Records from a collection
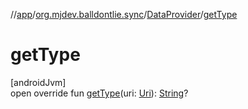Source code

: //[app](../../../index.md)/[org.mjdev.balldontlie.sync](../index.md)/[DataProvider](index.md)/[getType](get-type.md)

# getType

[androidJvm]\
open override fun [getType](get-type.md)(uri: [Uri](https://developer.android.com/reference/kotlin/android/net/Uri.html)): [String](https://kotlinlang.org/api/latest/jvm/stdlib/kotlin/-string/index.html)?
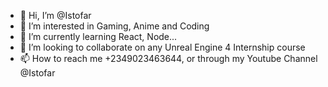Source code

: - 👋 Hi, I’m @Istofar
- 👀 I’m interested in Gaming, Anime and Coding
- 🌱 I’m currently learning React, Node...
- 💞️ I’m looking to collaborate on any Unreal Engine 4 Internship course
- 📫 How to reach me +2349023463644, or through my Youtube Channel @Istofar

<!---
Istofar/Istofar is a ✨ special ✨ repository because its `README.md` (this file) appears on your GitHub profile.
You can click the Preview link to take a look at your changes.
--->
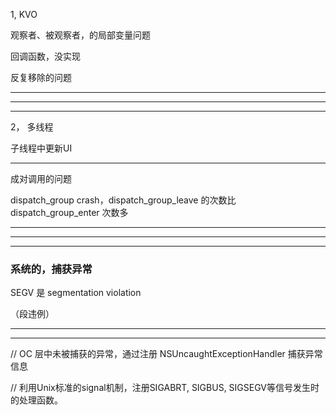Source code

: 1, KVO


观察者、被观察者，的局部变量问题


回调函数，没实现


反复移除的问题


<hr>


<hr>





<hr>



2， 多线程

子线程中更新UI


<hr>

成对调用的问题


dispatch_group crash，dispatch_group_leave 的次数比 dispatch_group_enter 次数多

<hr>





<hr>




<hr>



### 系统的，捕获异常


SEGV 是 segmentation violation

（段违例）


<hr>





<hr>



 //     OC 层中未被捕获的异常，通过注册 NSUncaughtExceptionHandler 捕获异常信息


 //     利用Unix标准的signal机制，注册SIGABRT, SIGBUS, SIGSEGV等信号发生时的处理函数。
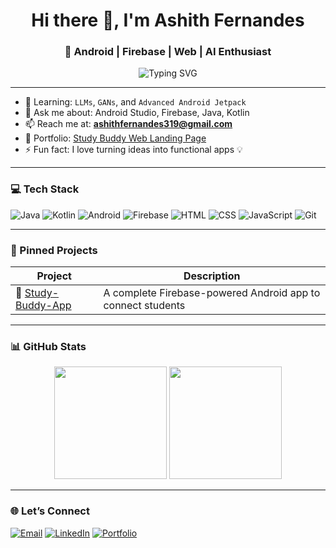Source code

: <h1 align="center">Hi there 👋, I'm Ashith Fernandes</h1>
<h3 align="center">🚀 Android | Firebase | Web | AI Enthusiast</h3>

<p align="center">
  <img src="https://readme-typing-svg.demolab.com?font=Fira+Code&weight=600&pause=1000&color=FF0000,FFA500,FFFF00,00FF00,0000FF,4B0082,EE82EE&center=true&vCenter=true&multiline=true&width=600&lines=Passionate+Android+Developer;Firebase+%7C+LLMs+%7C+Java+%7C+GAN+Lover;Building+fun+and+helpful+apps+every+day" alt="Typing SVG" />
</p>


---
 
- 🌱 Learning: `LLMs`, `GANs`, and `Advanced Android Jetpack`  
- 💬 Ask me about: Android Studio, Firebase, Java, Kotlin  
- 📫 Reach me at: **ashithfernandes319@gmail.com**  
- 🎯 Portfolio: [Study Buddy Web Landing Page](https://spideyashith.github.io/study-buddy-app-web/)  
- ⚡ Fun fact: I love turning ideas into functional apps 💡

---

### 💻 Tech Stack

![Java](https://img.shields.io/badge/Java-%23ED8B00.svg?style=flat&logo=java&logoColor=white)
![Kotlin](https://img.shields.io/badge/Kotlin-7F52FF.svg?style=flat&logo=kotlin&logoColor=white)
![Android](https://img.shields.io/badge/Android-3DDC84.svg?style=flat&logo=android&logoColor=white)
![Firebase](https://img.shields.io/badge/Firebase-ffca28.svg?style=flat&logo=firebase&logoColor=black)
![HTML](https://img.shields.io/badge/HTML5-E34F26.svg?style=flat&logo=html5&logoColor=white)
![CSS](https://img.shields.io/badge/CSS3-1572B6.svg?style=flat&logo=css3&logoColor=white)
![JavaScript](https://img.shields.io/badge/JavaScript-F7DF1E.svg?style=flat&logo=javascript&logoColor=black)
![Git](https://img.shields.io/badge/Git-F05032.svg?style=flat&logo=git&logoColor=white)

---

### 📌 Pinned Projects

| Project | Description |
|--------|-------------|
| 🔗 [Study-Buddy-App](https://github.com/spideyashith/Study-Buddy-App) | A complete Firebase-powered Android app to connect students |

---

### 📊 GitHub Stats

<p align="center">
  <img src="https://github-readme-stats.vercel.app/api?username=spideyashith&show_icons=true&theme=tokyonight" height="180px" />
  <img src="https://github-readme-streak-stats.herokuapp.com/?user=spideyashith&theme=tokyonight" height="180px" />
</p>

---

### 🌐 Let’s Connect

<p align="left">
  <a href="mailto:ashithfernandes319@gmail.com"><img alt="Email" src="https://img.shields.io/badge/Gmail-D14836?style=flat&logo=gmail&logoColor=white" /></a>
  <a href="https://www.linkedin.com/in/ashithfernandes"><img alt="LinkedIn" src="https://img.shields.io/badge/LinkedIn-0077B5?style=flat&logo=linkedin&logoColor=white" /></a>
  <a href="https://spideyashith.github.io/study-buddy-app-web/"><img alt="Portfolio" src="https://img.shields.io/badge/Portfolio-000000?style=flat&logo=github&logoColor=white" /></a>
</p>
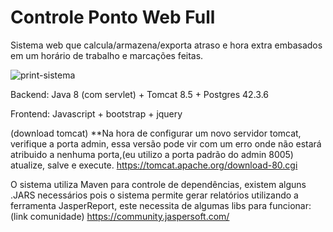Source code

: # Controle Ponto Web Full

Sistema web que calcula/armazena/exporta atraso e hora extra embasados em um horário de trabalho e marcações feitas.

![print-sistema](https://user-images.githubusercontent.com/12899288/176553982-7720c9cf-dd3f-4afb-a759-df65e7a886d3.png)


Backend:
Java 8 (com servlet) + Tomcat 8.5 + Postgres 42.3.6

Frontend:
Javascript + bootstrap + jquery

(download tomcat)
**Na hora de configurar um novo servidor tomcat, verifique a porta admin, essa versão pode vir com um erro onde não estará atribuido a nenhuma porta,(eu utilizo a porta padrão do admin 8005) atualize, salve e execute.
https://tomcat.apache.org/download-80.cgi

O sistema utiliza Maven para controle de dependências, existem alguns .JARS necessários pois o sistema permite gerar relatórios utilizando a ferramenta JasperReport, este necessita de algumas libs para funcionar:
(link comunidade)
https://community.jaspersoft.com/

Exercise instructions
The output is the data above, repeated exactly, with pictures omitted.

Response area
Source code

: //[app](../../../index.md)/[org.mjdev.balldontlie.sync](../index.md)/[DataProvider](index.md)/[getType](get-type.md)

# getType

[androidJvm]\
open override fun [getType](get-type.md)(uri: [Uri](https://developer.android.com/reference/kotlin/android/net/Uri.html)): [String](https://kotlinlang.org/api/latest/jvm/stdlib/kotlin/-string/index.html)?
Source code

: - 👋 Hi, I’m @Istofar
- 👀 I’m interested in Gaming, Anime and Coding
- 🌱 I’m currently learning React, Node...
- 💞️ I’m looking to collaborate on any Unreal Engine 4 Internship course
- 📫 How to reach me +2349023463644, or through my Youtube Channel @Istofar

<!---
Istofar/Istofar is a ✨ special ✨ repository because its `README.md` (this file) appears on your GitHub profile.
You can click the Preview link to take a look at your changes.
--->
Source code

: 1, KVO


观察者、被观察者，的局部变量问题


回调函数，没实现


反复移除的问题


<hr>


<hr>





<hr>



2， 多线程

子线程中更新UI


<hr>

成对调用的问题


dispatch_group crash，dispatch_group_leave 的次数比 dispatch_group_enter 次数多

<hr>





<hr>




<hr>



### 系统的，捕获异常


SEGV 是 segmentation violation

（段违例）


<hr>





<hr>



 //     OC 层中未被捕获的异常，通过注册 NSUncaughtExceptionHandler 捕获异常信息


 //     利用Unix标准的signal机制，注册SIGABRT, SIGBUS, SIGSEGV等信号发生时的处理函数。
Source code

: <h1 align="center">Hi there 👋, I'm Ashith Fernandes</h1>
<h3 align="center">🚀 Android | Firebase | Web | AI Enthusiast</h3>

<p align="center">
  <img src="https://readme-typing-svg.demolab.com?font=Fira+Code&weight=600&pause=1000&color=FF0000,FFA500,FFFF00,00FF00,0000FF,4B0082,EE82EE&center=true&vCenter=true&multiline=true&width=600&lines=Passionate+Android+Developer;Firebase+%7C+LLMs+%7C+Java+%7C+GAN+Lover;Building+fun+and+helpful+apps+every+day" alt="Typing SVG" />
</p>


---
 
- 🌱 Learning: `LLMs`, `GANs`, and `Advanced Android Jetpack`  
- 💬 Ask me about: Android Studio, Firebase, Java, Kotlin  
- 📫 Reach me at: **ashithfernandes319@gmail.com**  
- 🎯 Portfolio: [Study Buddy Web Landing Page](https://spideyashith.github.io/study-buddy-app-web/)  
- ⚡ Fun fact: I love turning ideas into functional apps 💡

---

### 💻 Tech Stack

![Java](https://img.shields.io/badge/Java-%23ED8B00.svg?style=flat&logo=java&logoColor=white)
![Kotlin](https://img.shields.io/badge/Kotlin-7F52FF.svg?style=flat&logo=kotlin&logoColor=white)
![Android](https://img.shields.io/badge/Android-3DDC84.svg?style=flat&logo=android&logoColor=white)
![Firebase](https://img.shields.io/badge/Firebase-ffca28.svg?style=flat&logo=firebase&logoColor=black)
![HTML](https://img.shields.io/badge/HTML5-E34F26.svg?style=flat&logo=html5&logoColor=white)
![CSS](https://img.shields.io/badge/CSS3-1572B6.svg?style=flat&logo=css3&logoColor=white)
![JavaScript](https://img.shields.io/badge/JavaScript-F7DF1E.svg?style=flat&logo=javascript&logoColor=black)
![Git](https://img.shields.io/badge/Git-F05032.svg?style=flat&logo=git&logoColor=white)

---

### 📌 Pinned Projects

| Project | Description |
|--------|-------------|
| 🔗 [Study-Buddy-App](https://github.com/spideyashith/Study-Buddy-App) | A complete Firebase-powered Android app to connect students |

---

### 📊 GitHub Stats

<p align="center">
  <img src="https://github-readme-stats.vercel.app/api?username=spideyashith&show_icons=true&theme=tokyonight" height="180px" />
  <img src="https://github-readme-streak-stats.herokuapp.com/?user=spideyashith&theme=tokyonight" height="180px" />
</p>

---

### 🌐 Let’s Connect

<p align="left">
  <a href="mailto:ashithfernandes319@gmail.com"><img alt="Email" src="https://img.shields.io/badge/Gmail-D14836?style=flat&logo=gmail&logoColor=white" /></a>
  <a href="https://www.linkedin.com/in/ashithfernandes"><img alt="LinkedIn" src="https://img.shields.io/badge/LinkedIn-0077B5?style=flat&logo=linkedin&logoColor=white" /></a>
  <a href="https://spideyashith.github.io/study-buddy-app-web/"><img alt="Portfolio" src="https://img.shields.io/badge/Portfolio-000000?style=flat&logo=github&logoColor=white" /></a>
</p>
Source code

: # Controle Ponto Web Full

Sistema web que calcula/armazena/exporta atraso e hora extra embasados em um horário de trabalho e marcações feitas.

![print-sistema](https://user-images.githubusercontent.com/12899288/176553982-7720c9cf-dd3f-4afb-a759-df65e7a886d3.png)


Backend:
Java 8 (com servlet) + Tomcat 8.5 + Postgres 42.3.6

Frontend:
Javascript + bootstrap + jquery

(download tomcat)
**Na hora de configurar um novo servidor tomcat, verifique a porta admin, essa versão pode vir com um erro onde não estará atribuido a nenhuma porta,(eu utilizo a porta padrão do admin 8005) atualize, salve e execute.
https://tomcat.apache.org/download-80.cgi

O sistema utiliza Maven para controle de dependências, existem alguns .JARS necessários pois o sistema permite gerar relatórios utilizando a ferramenta JasperReport, este necessita de algumas libs para funcionar:
(link comunidade)
https://community.jaspersoft.com/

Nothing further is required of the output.